![]() |
| Dari Warung Kopi ke Warung Kopi: Untuk Diskusi Literasi. (Foto Karya Litera Indonesia) |
Warung kopi yang biasa saya datangi juga nggak cuma satu. Kadang di Warung Kopi Rakyat, kadang pindah ke Warung Kopi Taman Kota yang deket alun-alun, terus main ke SSK, kadang ke Plataran yang adem suasananya. Pernah juga duduk lama di Warung Kopi Buzaka, lanjut ke Garasi, ke WKJO, sampai nyempil ke Warung Kopi Braga yang nyeni banget. Pokoknya warung-warung kopi di Tuban ini udah jadi semacam kampus tanpa seragam. Isinya macem-macem, dari anak muda, bapak-bapak, mahasiswa, guru, sampe orang kantoran. Semuanya campur jadi satu. Tapi ada satu yang kadang luput dibahas: buku.
Nah, waktu itu saya lempar satu pertanyaan iseng di meja: “Kapan terakhir kali kalian baca buku, bukan baca status Facebook?” Semua langsung ketawa. Ada yang jawab terakhir baca buku pas sekolah dulu. Ada juga yang bilang, “Buku apa? Buku utang?” Tapi dari situlah obrolan mulai ngalir. Ternyata banyak yang sebenarnya pengin baca, tapi bingung mulai dari mana. Ada juga yang bilang buku itu mahal, susah dicari, atau terlalu berat bahasanya. Saya bilang, “Lah makanya, kita obrolin bareng. Nggak usah serius-serius amat. Literasi itu bukan cuma baca novel tebal. Baca berita yang bener, nulis status yang nggak ngawur, atau diskusi tanpa emosi, itu juga bagian dari literasi.”
Dari obrolan itu, tiap mampir ke warung kopi, saya jadi bawa buku satu dua biji. Nggak buat pamer, tapi siapa tahu ada yang penasaran dan pengin baca. Kadang saya tinggal aja bukunya di warung, biar dibaca siapa aja. Buku jadi numpang ngopi, ikut ngobrol bareng kita. Nggak jarang, ada yang akhirnya ikut cerita soal buku yang pernah dia baca. Kadang malah jadi panjang obrolannya, sampai lupa pulang.

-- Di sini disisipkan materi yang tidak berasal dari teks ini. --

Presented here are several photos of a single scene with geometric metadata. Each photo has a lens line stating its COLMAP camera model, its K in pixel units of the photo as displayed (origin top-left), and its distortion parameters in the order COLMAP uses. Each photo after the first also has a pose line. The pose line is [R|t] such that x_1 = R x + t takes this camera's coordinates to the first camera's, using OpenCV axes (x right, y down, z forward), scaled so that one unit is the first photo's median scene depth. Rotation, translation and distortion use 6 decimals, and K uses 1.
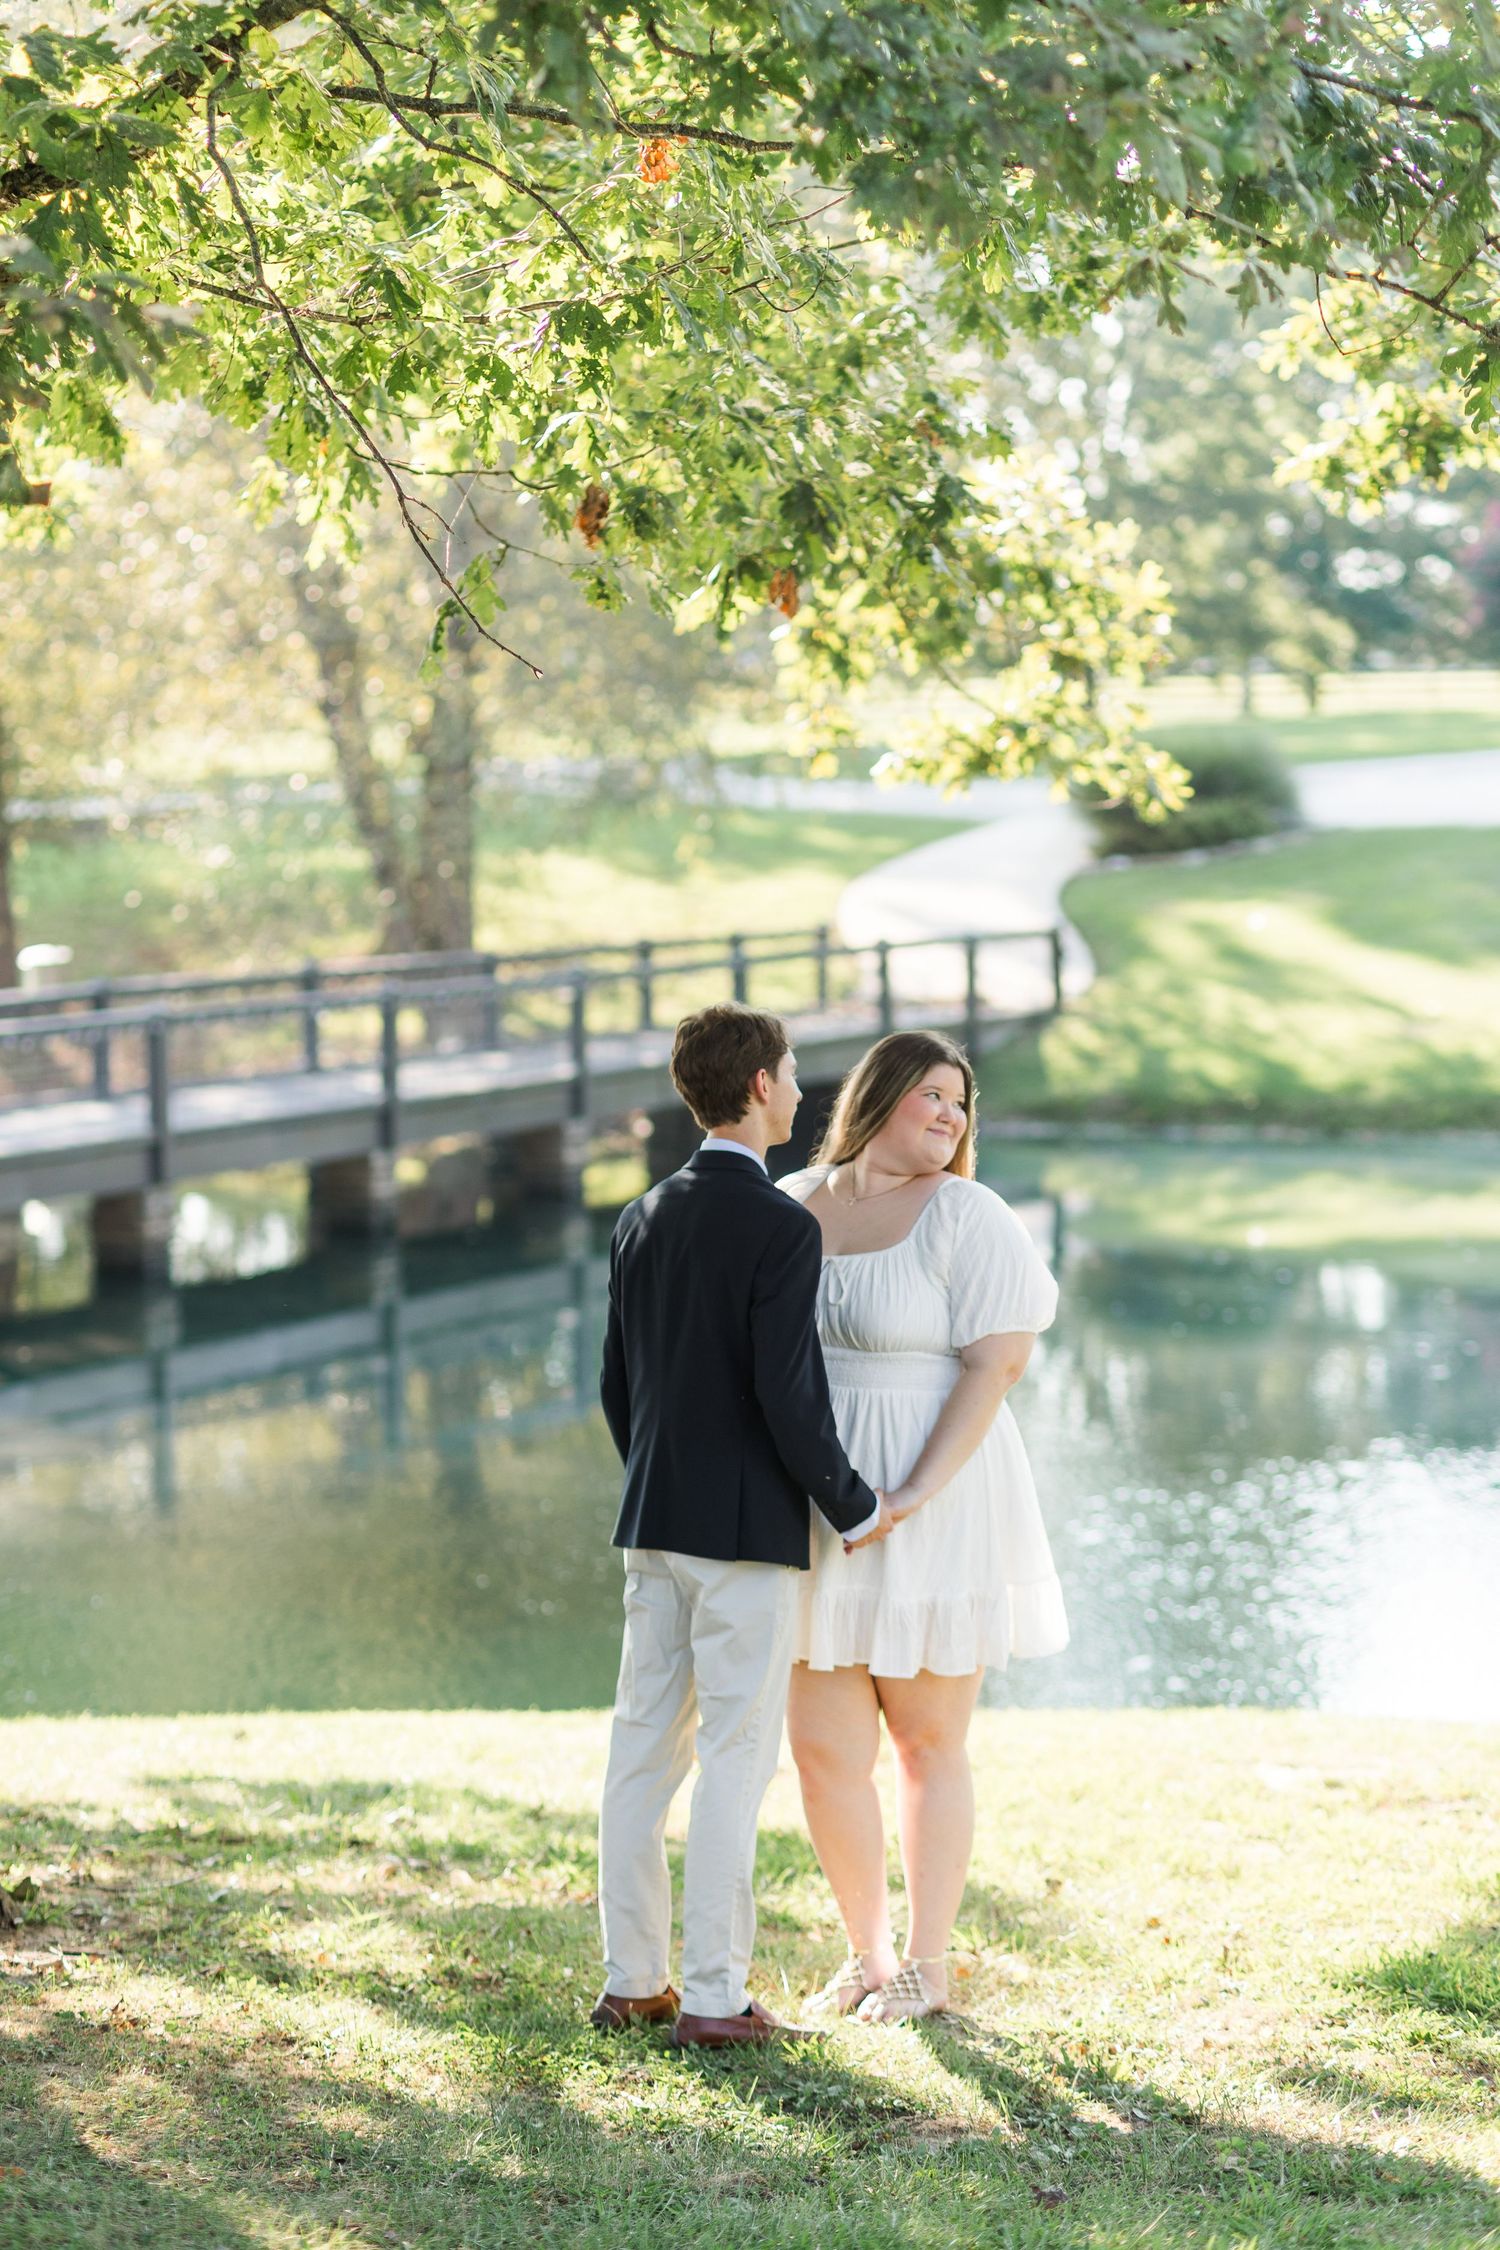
lens RADIAL K [[5711.7, 0, 750.0], [0, 5711.7, 1125.0], [0, 0, 1]] dist [0.042169, 0.732165]
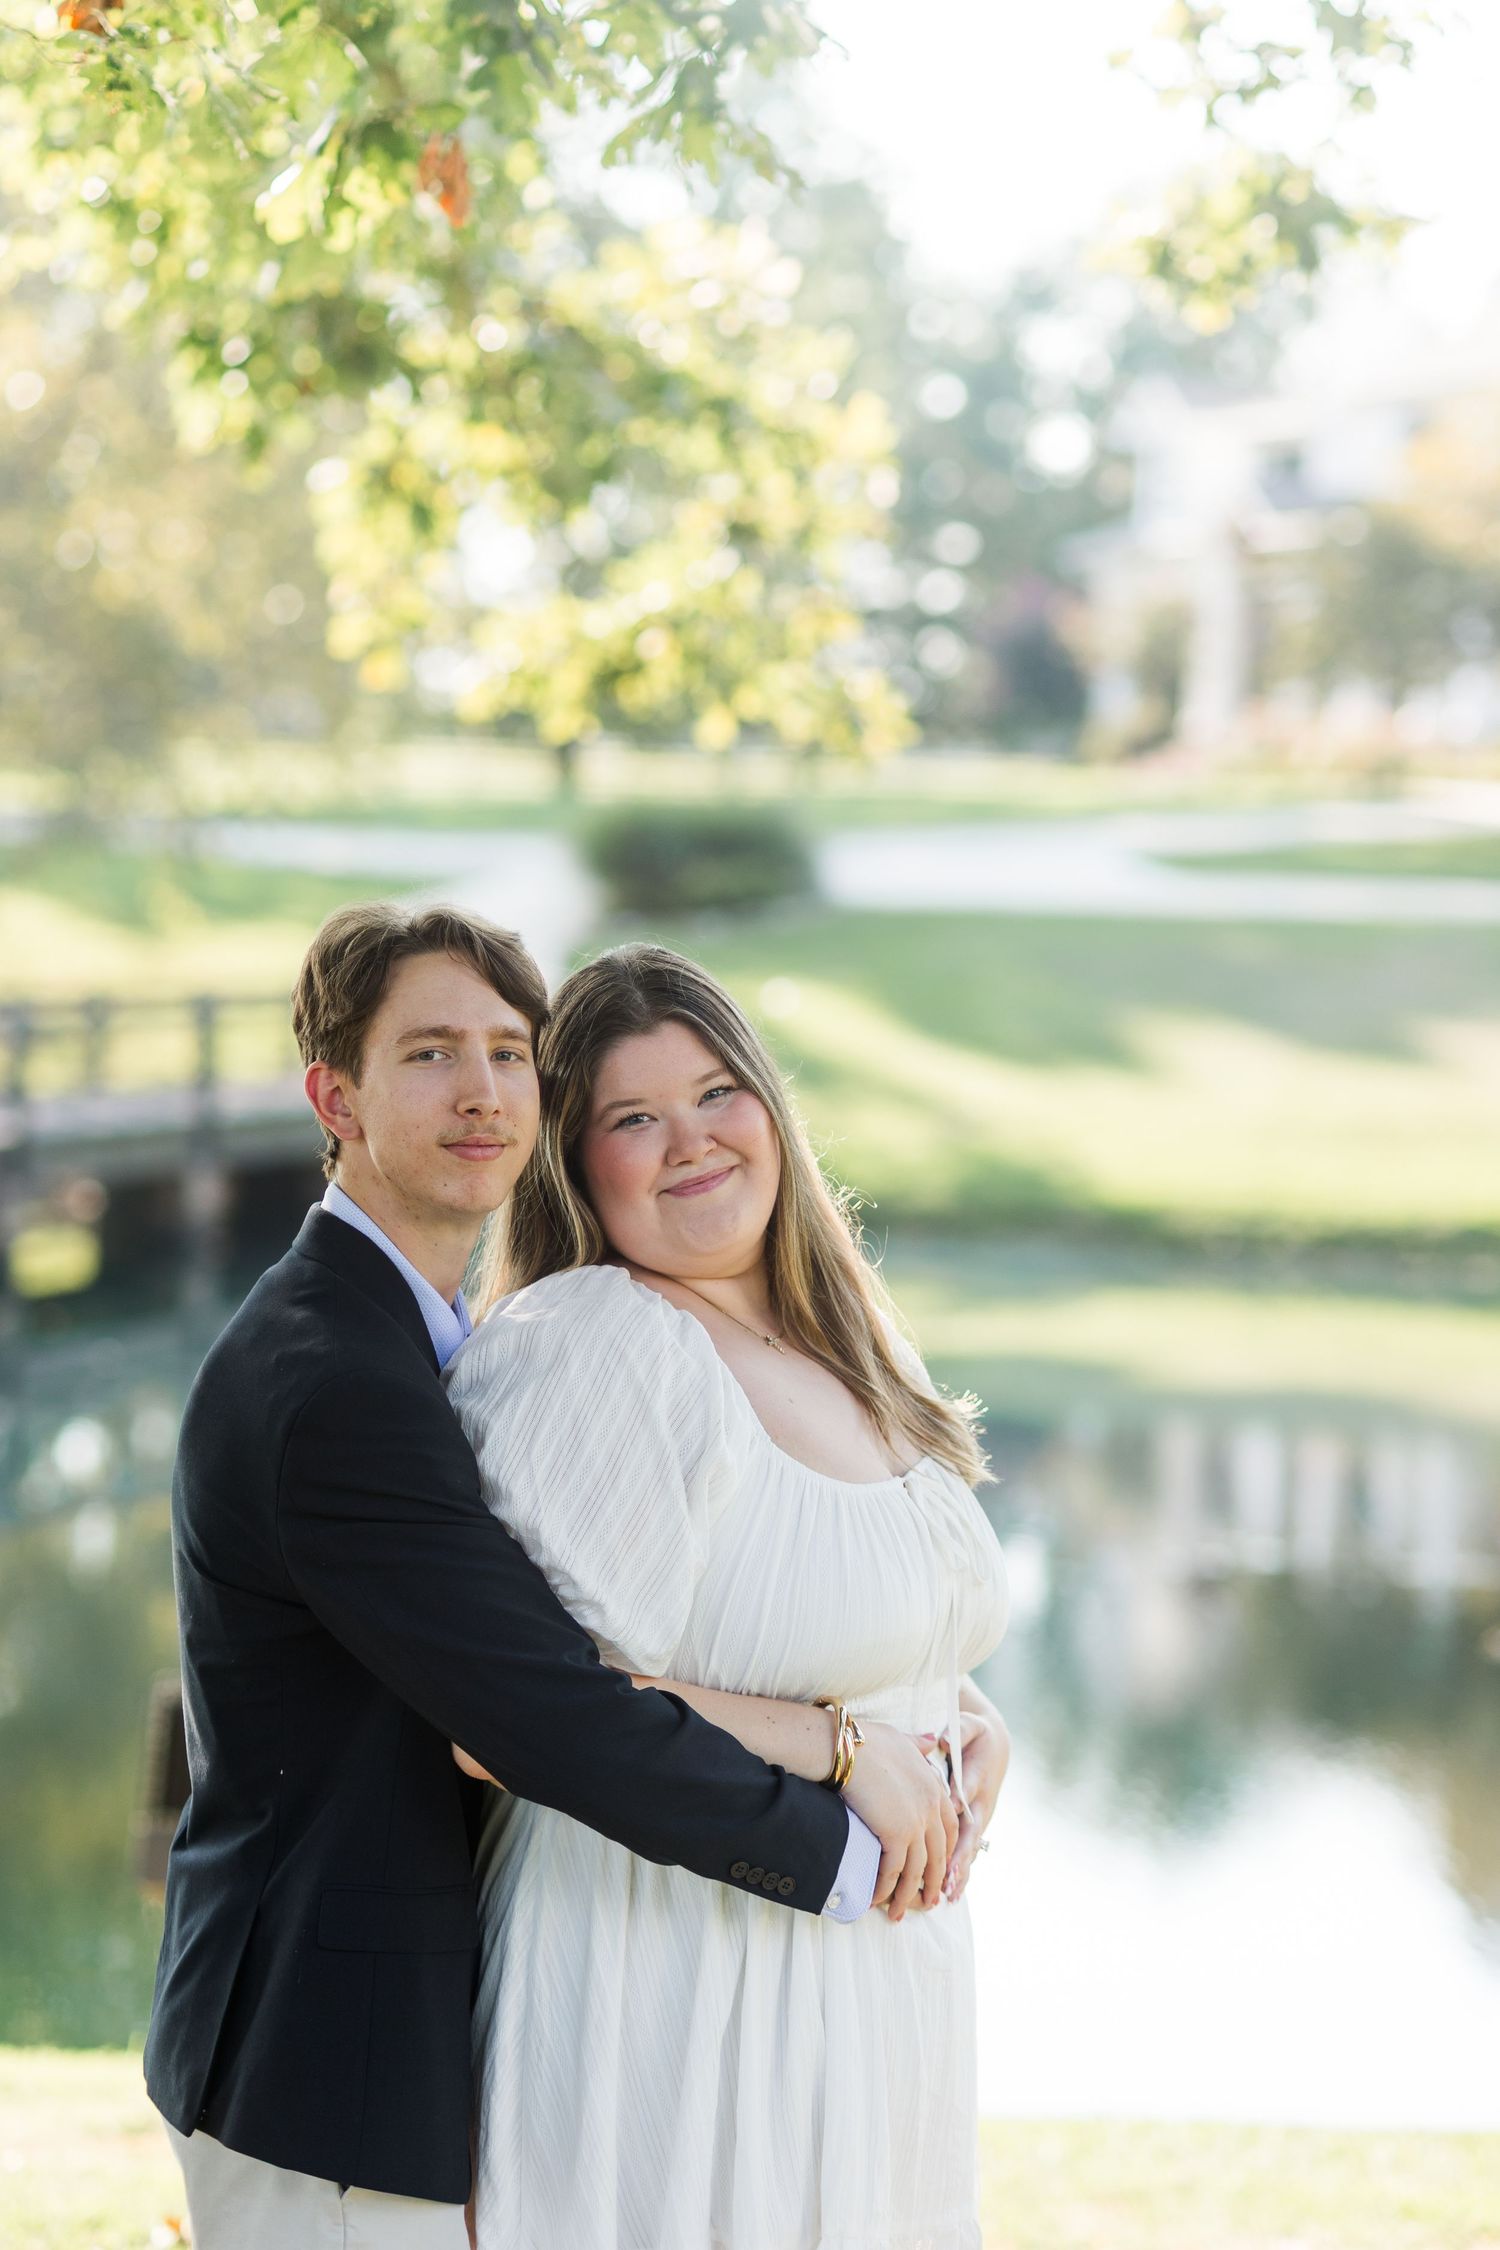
lens RADIAL K [[5711.7, 0, 750.0], [0, 5711.7, 1125.0], [0, 0, 1]] dist [0.042169, 0.732165]
pose [[0.994176, 0.037637, 0.100981, -0.011810], [-0.035827, 0.999164, -0.019681, 0.004314], [-0.101637, 0.015948, 0.994694, 0.325275]]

Ternyata, literasi itu nggak harus selalu di ruang kelas. Di warung kopi pun bisa. Justru lebih cair, lebih nyambung, dan lebih jujur. Nggak perlu pakai istilah berat, cukup saling dengar dan saling cerita. Kadang satu cerita bisa memicu satu pemikiran baru. Dan dari situ, kita bisa sama-sama belajar, pelan-pelan tapi pasti.
Jadi buat saya, dari warung kopi ke warung kopi bukan cuma soal nyari tempat yang pas buat ngopi. Tapi juga nyari ruang yang nyaman buat ngobrolin banyak hal, termasuk soal literasi. Karena siapa bilang literasi cuma urusan orang pintar? Di meja kopi, semua bisa jadi teman diskusi. Tinggal butuh satu orang yang mau mulai cerita, dan sisanya akan ikut duduk, dengar, lalu bicara.
Dari warung kopi ke warung kopi, literasi itu kita bawa seperti cangkir kopi panas—pelan-pelan dinikmati, tapi bisa bikin melek dan hangat di hati.